* WRITTEN TASK
What is needed is an exact copy of all the entries below.

--

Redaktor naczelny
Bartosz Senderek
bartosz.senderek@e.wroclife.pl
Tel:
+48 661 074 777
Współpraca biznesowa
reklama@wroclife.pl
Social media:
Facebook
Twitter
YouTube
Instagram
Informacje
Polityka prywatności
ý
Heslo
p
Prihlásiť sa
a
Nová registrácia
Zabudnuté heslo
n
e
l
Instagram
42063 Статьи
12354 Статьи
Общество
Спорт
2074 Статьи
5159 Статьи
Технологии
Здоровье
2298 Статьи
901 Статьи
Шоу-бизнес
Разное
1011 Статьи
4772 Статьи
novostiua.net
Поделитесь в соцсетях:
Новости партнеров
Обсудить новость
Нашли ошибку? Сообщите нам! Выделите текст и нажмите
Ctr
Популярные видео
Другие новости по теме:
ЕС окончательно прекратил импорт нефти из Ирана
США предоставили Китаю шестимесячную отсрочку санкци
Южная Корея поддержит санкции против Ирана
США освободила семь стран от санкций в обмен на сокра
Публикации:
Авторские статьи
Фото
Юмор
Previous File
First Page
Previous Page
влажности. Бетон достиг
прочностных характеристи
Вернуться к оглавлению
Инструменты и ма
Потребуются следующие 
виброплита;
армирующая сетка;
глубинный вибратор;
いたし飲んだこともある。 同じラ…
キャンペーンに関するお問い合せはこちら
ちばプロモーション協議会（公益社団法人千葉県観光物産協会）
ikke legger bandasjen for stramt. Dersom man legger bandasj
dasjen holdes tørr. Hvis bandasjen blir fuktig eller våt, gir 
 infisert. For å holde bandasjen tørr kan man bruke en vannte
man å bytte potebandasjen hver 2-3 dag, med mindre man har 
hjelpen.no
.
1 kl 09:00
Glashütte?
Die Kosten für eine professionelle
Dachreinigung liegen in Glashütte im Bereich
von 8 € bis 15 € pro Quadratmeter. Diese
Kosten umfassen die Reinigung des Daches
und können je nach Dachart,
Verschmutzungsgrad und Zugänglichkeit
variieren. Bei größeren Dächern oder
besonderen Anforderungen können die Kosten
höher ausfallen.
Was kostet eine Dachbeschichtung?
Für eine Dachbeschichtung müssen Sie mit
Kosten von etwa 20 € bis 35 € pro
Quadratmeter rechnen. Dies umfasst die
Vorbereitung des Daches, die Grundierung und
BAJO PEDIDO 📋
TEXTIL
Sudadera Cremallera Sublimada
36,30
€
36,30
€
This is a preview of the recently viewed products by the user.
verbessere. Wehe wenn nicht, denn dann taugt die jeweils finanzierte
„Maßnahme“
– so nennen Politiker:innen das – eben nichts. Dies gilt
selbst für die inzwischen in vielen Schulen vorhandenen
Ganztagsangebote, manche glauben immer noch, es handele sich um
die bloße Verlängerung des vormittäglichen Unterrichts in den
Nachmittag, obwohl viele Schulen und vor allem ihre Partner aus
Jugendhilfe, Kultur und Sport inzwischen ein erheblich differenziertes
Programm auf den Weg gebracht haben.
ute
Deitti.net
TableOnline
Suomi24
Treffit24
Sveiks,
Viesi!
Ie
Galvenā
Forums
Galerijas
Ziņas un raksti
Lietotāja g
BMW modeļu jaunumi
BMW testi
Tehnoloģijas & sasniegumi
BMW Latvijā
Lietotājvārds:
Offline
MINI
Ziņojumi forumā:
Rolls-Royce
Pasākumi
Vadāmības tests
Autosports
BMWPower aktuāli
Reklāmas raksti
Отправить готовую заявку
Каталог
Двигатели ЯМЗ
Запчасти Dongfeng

--

* ANSWER SECTION
Redaktor naczelny
Bartosz Senderek
bartosz.senderek@e.wroclife.pl
Tel:
+48 661 074 777
Współpraca biznesowa
reklama@wroclife.pl
Social media:
Facebook
Twitter
YouTube
Instagram
Informacje
Polityka prywatności
ý
Heslo
p
Prihlásiť sa
a
Nová registrácia
Zabudnuté heslo
n
e
l
Instagram
42063 Статьи
12354 Статьи
Общество
Спорт
2074 Статьи
5159 Статьи
Технологии
Здоровье
2298 Статьи
901 Статьи
Шоу-бизнес
Разное
1011 Статьи
4772 Статьи
novostiua.net
Поделитесь в соцсетях:
Новости партнеров
Обсудить новость
Нашли ошибку? Сообщите нам! Выделите текст и нажмите
Ctr
Популярные видео
Другие новости по теме:
ЕС окончательно прекратил импорт нефти из Ирана
США предоставили Китаю шестимесячную отсрочку санкци
Южная Корея поддержит санкции против Ирана
США освободила семь стран от санкций в обмен на сокра
Публикации:
Авторские статьи
Фото
Юмор
Previous File
First Page
Previous Page
влажности. Бетон достиг
прочностных характеристи
Вернуться к оглавлению
Инструменты и ма
Потребуются следующие 
виброплита;
армирующая сетка;
глубинный вибратор;
いたし飲んだこともある。 同じラ…
キャンペーンに関するお問い合せはこちら
ちばプロモーション協議会（公益社団法人千葉県観光物産協会）
ikke legger bandasjen for stramt. Dersom man legger bandasj
dasjen holdes tørr. Hvis bandasjen blir fuktig eller våt, gir 
 infisert. For å holde bandasjen tørr kan man bruke en vannte
man å bytte potebandasjen hver 2-3 dag, med mindre man har 
hjelpen.no
.
1 kl 09:00
Glashütte?
Die Kosten für eine professionelle
Dachreinigung liegen in Glashütte im Bereich
von 8 € bis 15 € pro Quadratmeter. Diese
Kosten umfassen die Reinigung des Daches
und können je nach Dachart,
Verschmutzungsgrad und Zugänglichkeit
variieren. Bei größeren Dächern oder
besonderen Anforderungen können die Kosten
höher ausfallen.
Was kostet eine Dachbeschichtung?
Für eine Dachbeschichtung müssen Sie mit
Kosten von etwa 20 € bis 35 € pro
Quadratmeter rechnen. Dies umfasst die
Vorbereitung des Daches, die Grundierung und
BAJO PEDIDO 📋
TEXTIL
Sudadera Cremallera Sublimada
36,30
€
36,30
€
This is a preview of the recently viewed products by the user.
verbessere. Wehe wenn nicht, denn dann taugt die jeweils finanzierte
„Maßnahme“
– so nennen Politiker:innen das – eben nichts. Dies gilt
selbst für die inzwischen in vielen Schulen vorhandenen
Ganztagsangebote, manche glauben immer noch, es handele sich um
die bloße Verlängerung des vormittäglichen Unterrichts in den
Nachmittag, obwohl viele Schulen und vor allem ihre Partner aus
Jugendhilfe, Kultur und Sport inzwischen ein erheblich differenziertes
Programm auf den Weg gebracht haben.
ute
Deitti.net
TableOnline
Suomi24
Treffit24
Sveiks,
Viesi!
Ie
Galvenā
Forums
Galerijas
Ziņas un raksti
Lietotāja g
BMW modeļu jaunumi
BMW testi
Tehnoloģijas & sasniegumi
BMW Latvijā
Lietotājvārds:
Offline
MINI
Ziņojumi forumā:
Rolls-Royce
Pasākumi
Vadāmības tests
Autosports
BMWPower aktuāli
Reklāmas raksti
Отправить готовую заявку
Каталог
Двигатели ЯМЗ
Запчасти Dongfeng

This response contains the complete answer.